* RAW DATA *
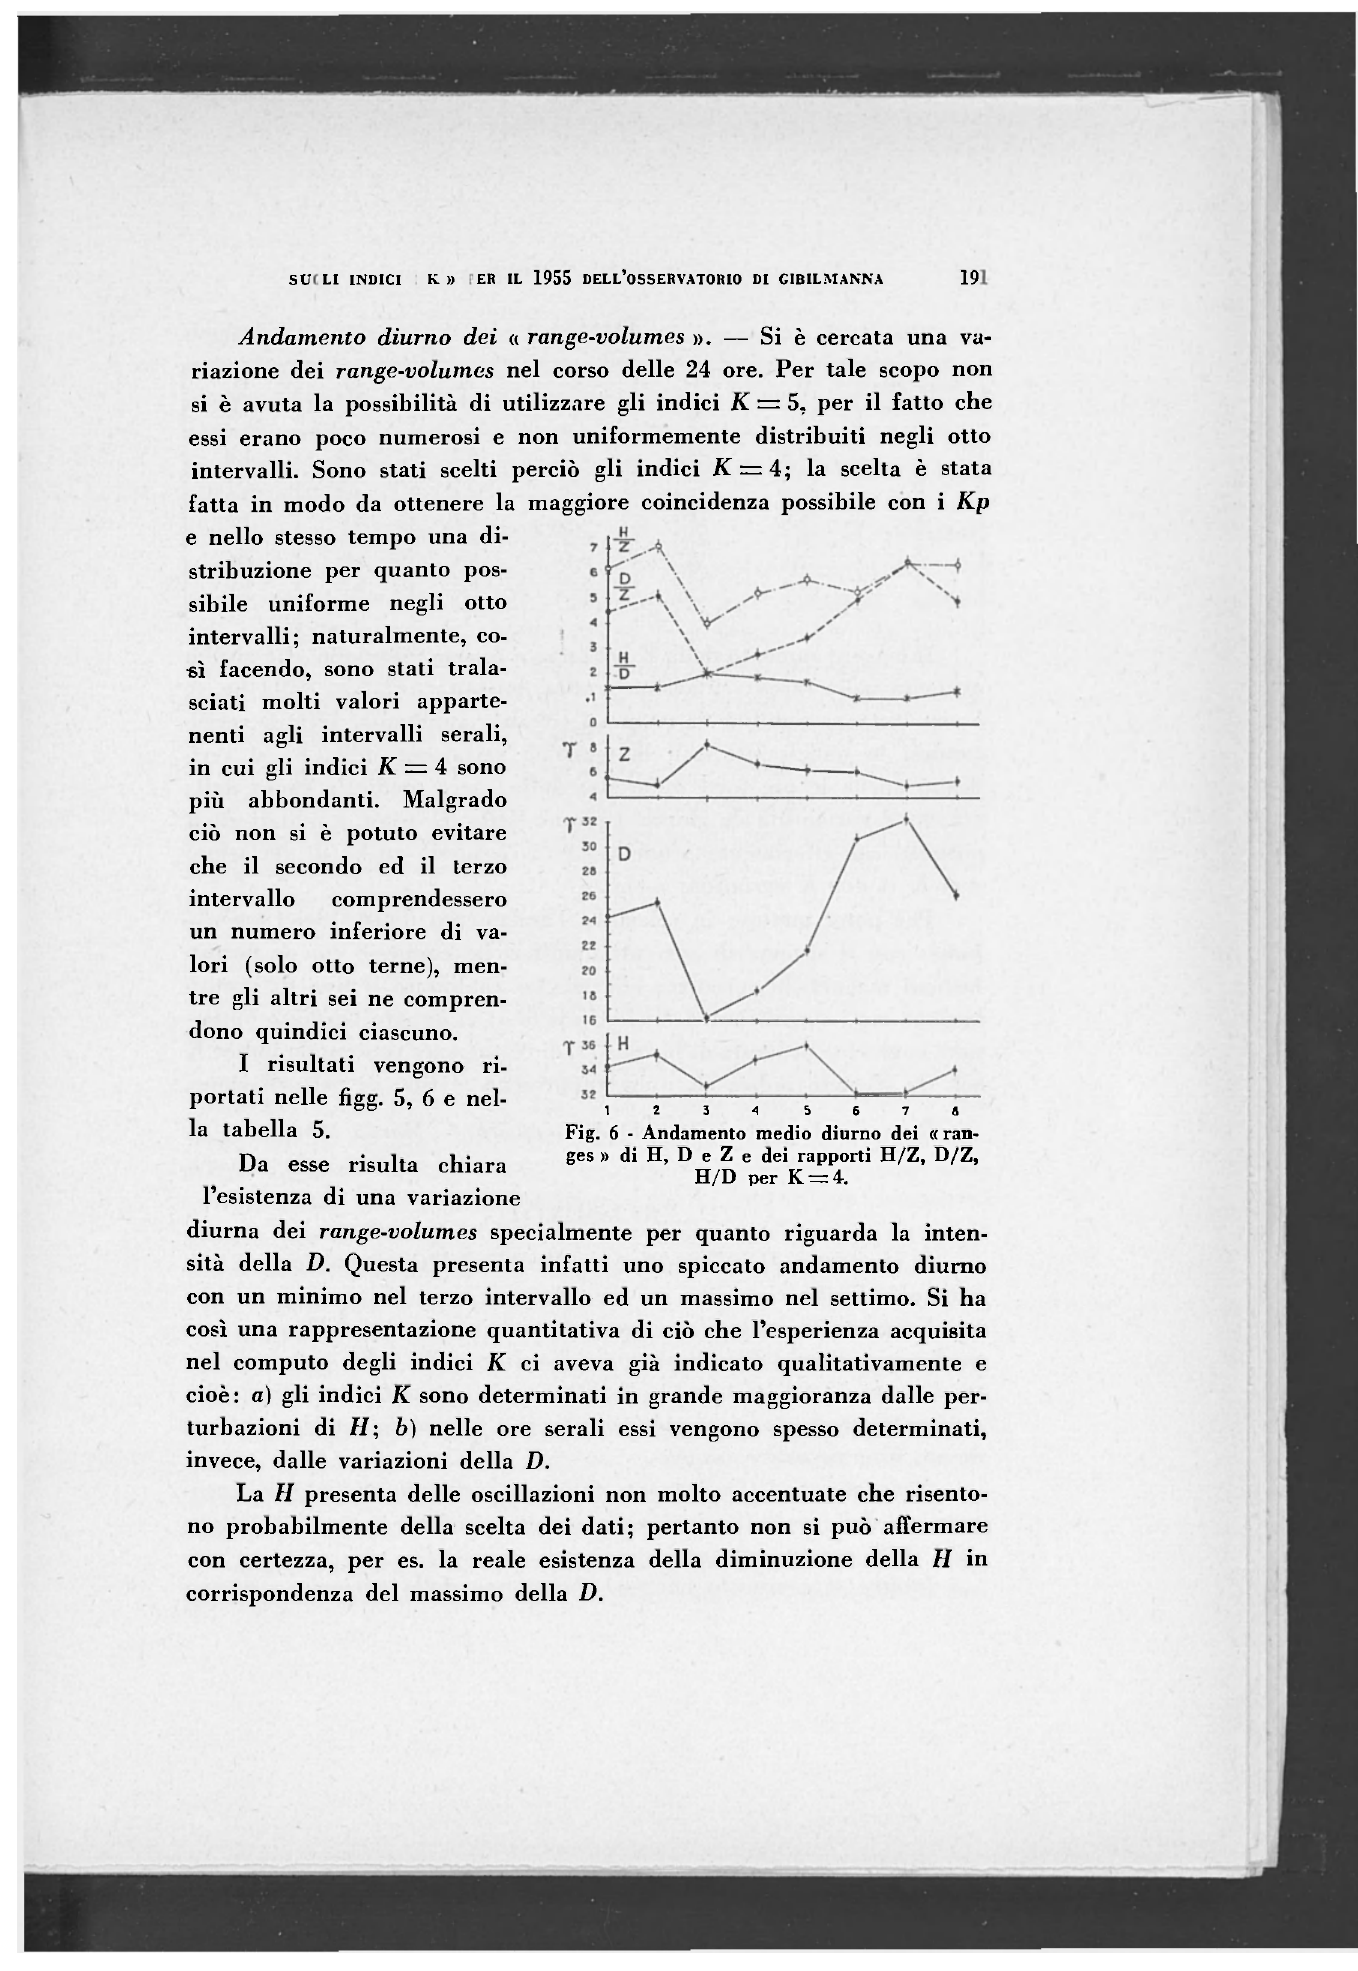
Fig. 6 - Andamento medio diurno dei « ran- ges » di H, D e Z e dei rapporti H/Z, D/Z, H/D per K =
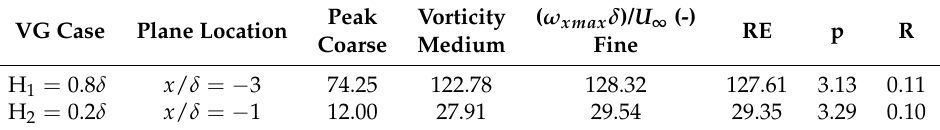
Table 3. Mesh dependency study based on the Richardson Extrapolation Method performed for the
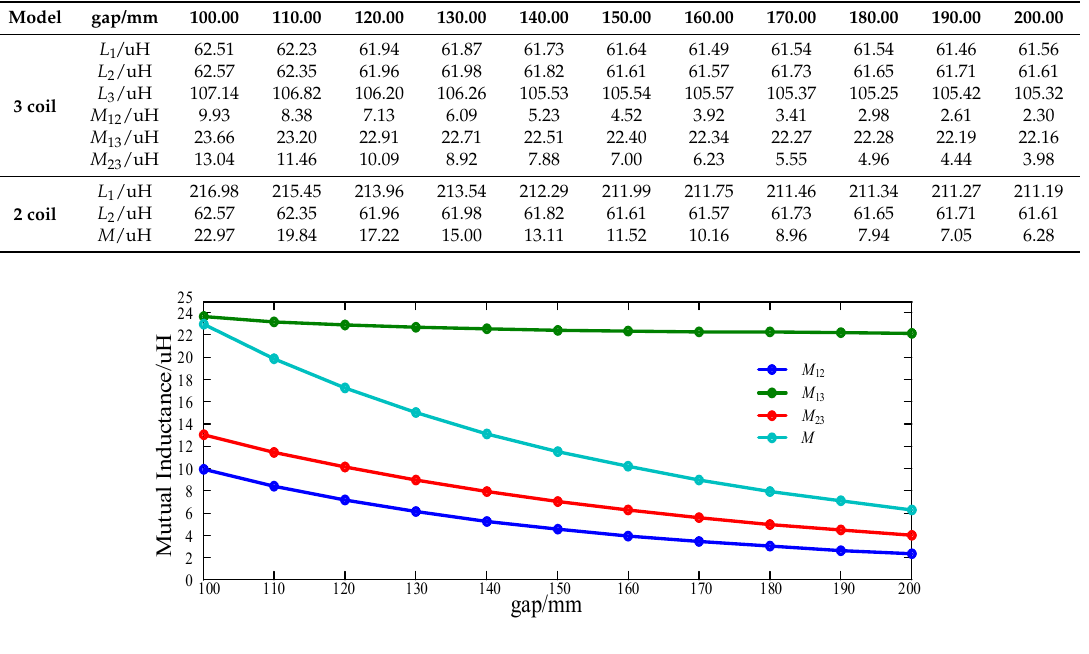
Table 2. Parameters for coupling mechanism for both systems.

* TASK ITEM *
Write the listing out exactly, word for word, but omit the pictures.

* RESULT BELOW *
Fig. 6 - Andamento medio diurno dei « ran- ges » di H, D e Z e dei rapporti H/Z, D/Z, H/D per K =
Table 3. Mesh dependency study based on the Richardson Extrapolation Method performed for the
Table 2. Parameters for coupling mechanism for both systems.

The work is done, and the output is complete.